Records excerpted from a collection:
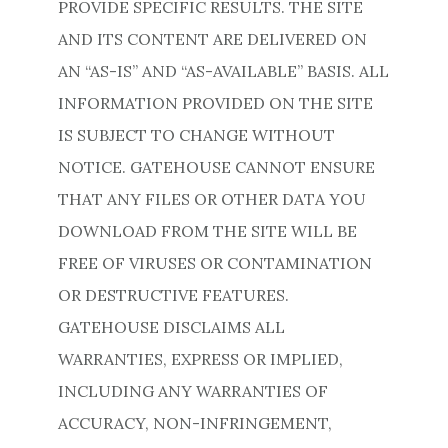
PROVIDE SPECIFIC RESULTS. THE SITE
AND ITS CONTENT ARE DELIVERED ON
AN “AS-IS” AND “AS-AVAILABLE” BASIS. ALL
INFORMATION PROVIDED ON THE SITE
IS SUBJECT TO CHANGE WITHOUT
NOTICE. GATEHOUSE CANNOT ENSURE
THAT ANY FILES OR OTHER DATA YOU
DOWNLOAD FROM THE SITE WILL BE
FREE OF VIRUSES OR CONTAMINATION
OR DESTRUCTIVE FEATURES.
GATEHOUSE DISCLAIMS ALL
WARRANTIES, EXPRESS OR IMPLIED,
INCLUDING ANY WARRANTIES OF
ACCURACY, NON-INFRINGEMENT,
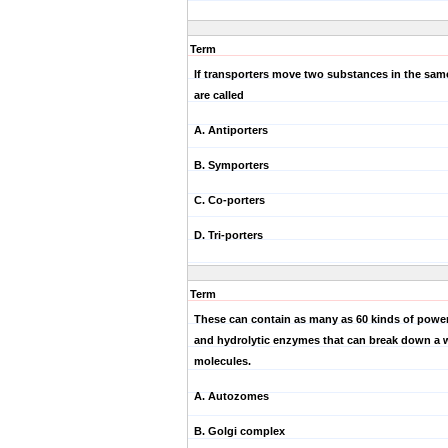
Term
If transporters move two substances in the same
are called
A. Antiporters
B. Symporters
C. Co-porters
D. Tri-porters
Term
These can contain as many as 60 kinds of power
and hydrolytic enzymes that can break down a w
molecules.
A. Autozomes
B. Golgi complex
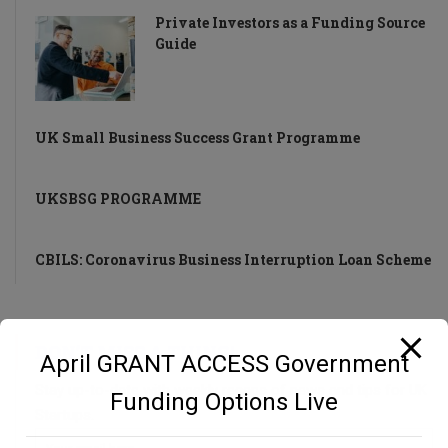
Private Investors as a Funding Source
Guide
UK Small Business Success Grant Programme
UKSBSG PROGRAMME
CBILS: Coronavirus Business Interruption Loan Scheme
DON’T MISS A THING!
April GRANT ACCESS Government
Stay up-to-date with weekly recaps of news and tips for UK
Funding Options Live
Startups.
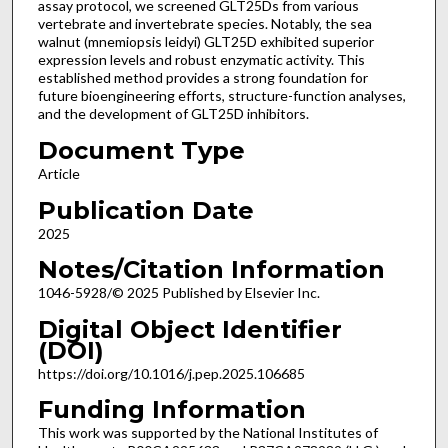
assay protocol, we screened GLT25Ds from various
vertebrate and invertebrate species. Notably, the sea
walnut (mnemiopsis leidyi) GLT25D exhibited superior
expression levels and robust enzymatic activity. This
established method provides a strong foundation for
future bioengineering efforts, structure-function analyses,
and the development of GLT25D inhibitors.
Document Type
Article
Publication Date
2025
Notes/Citation Information
1046-5928/© 2025 Published by Elsevier Inc.
Digital Object Identifier
(DOI)
https://doi.org/10.1016/j.pep.2025.106685
Funding Information
This work was supported by the National Institutes of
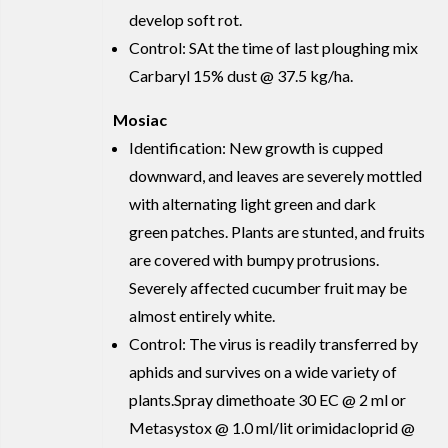
develop soft rot.
Control: SAt the time of last ploughing mix
Carbaryl 15% dust @ 37.5 kg/ha.
Mosiac
Identification: New growth is cupped
downward, and leaves are severely mottled
with alternating light green and dark
green patches. Plants are stunted, and fruits
are covered with bumpy protrusions.
Severely affected cucumber fruit may be
almost entirely white.
Control: The virus is readily transferred by
aphids and survives on a wide variety of
plants.Spray dimethoate 30 EC @ 2 ml or
Metasystox @ 1.0 ml/lit orimidacloprid @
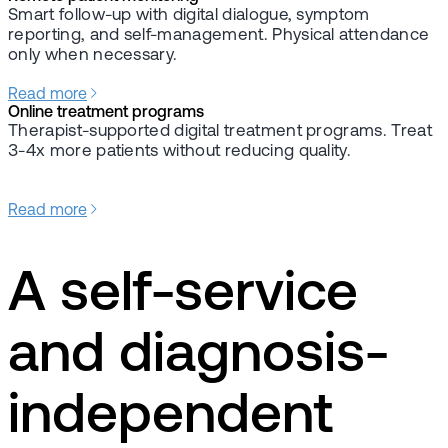
Smart follow-up with digital dialogue, symptom
reporting, and self-management. Physical attendance
only when necessary.
Read more
Online treatment programs
Therapist-supported digital treatment programs. Treat
3-4x more patients without reducing quality.
Read more
A self-service
and diagnosis-
independent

Work task: Your answer must be the records above, word for word, with no pictures.

Solved problem:
PROVIDE SPECIFIC RESULTS. THE SITE
AND ITS CONTENT ARE DELIVERED ON
AN “AS-IS” AND “AS-AVAILABLE” BASIS. ALL
INFORMATION PROVIDED ON THE SITE
IS SUBJECT TO CHANGE WITHOUT
NOTICE. GATEHOUSE CANNOT ENSURE
THAT ANY FILES OR OTHER DATA YOU
DOWNLOAD FROM THE SITE WILL BE
FREE OF VIRUSES OR CONTAMINATION
OR DESTRUCTIVE FEATURES.
GATEHOUSE DISCLAIMS ALL
WARRANTIES, EXPRESS OR IMPLIED,
INCLUDING ANY WARRANTIES OF
ACCURACY, NON-INFRINGEMENT,
Term
If transporters move two substances in the same
are called
A. Antiporters
B. Symporters
C. Co-porters
D. Tri-porters
Term
These can contain as many as 60 kinds of power
and hydrolytic enzymes that can break down a w
molecules.
A. Autozomes
B. Golgi complex
Private Investors as a Funding Source
Guide
UK Small Business Success Grant Programme
UKSBSG PROGRAMME
CBILS: Coronavirus Business Interruption Loan Scheme
DON’T MISS A THING!
April GRANT ACCESS Government
Stay up-to-date with weekly recaps of news and tips for UK
Funding Options Live
Startups.
assay protocol, we screened GLT25Ds from various
vertebrate and invertebrate species. Notably, the sea
walnut (mnemiopsis leidyi) GLT25D exhibited superior
expression levels and robust enzymatic activity. This
established method provides a strong foundation for
future bioengineering efforts, structure-function analyses,
and the development of GLT25D inhibitors.
Document Type
Article
Publication Date
2025
Notes/Citation Information
1046-5928/© 2025 Published by Elsevier Inc.
Digital Object Identifier
(DOI)
https://doi.org/10.1016/j.pep.2025.106685
Funding Information
This work was supported by the National Institutes of
develop soft rot.
Control: SAt the time of last ploughing mix
Carbaryl 15% dust @ 37.5 kg/ha.
Mosiac
Identification: New growth is cupped
downward, and leaves are severely mottled
with alternating light green and dark
green patches. Plants are stunted, and fruits
are covered with bumpy protrusions.
Severely affected cucumber fruit may be
almost entirely white.
Control: The virus is readily transferred by
aphids and survives on a wide variety of
plants.Spray dimethoate 30 EC @ 2 ml or
Metasystox @ 1.0 ml/lit orimidacloprid @
Smart follow-up with digital dialogue, symptom
reporting, and self-management. Physical attendance
only when necessary.
Read more
Online treatment programs
Therapist-supported digital treatment programs. Treat
3-4x more patients without reducing quality.
Read more
A self-service
and diagnosis-
independent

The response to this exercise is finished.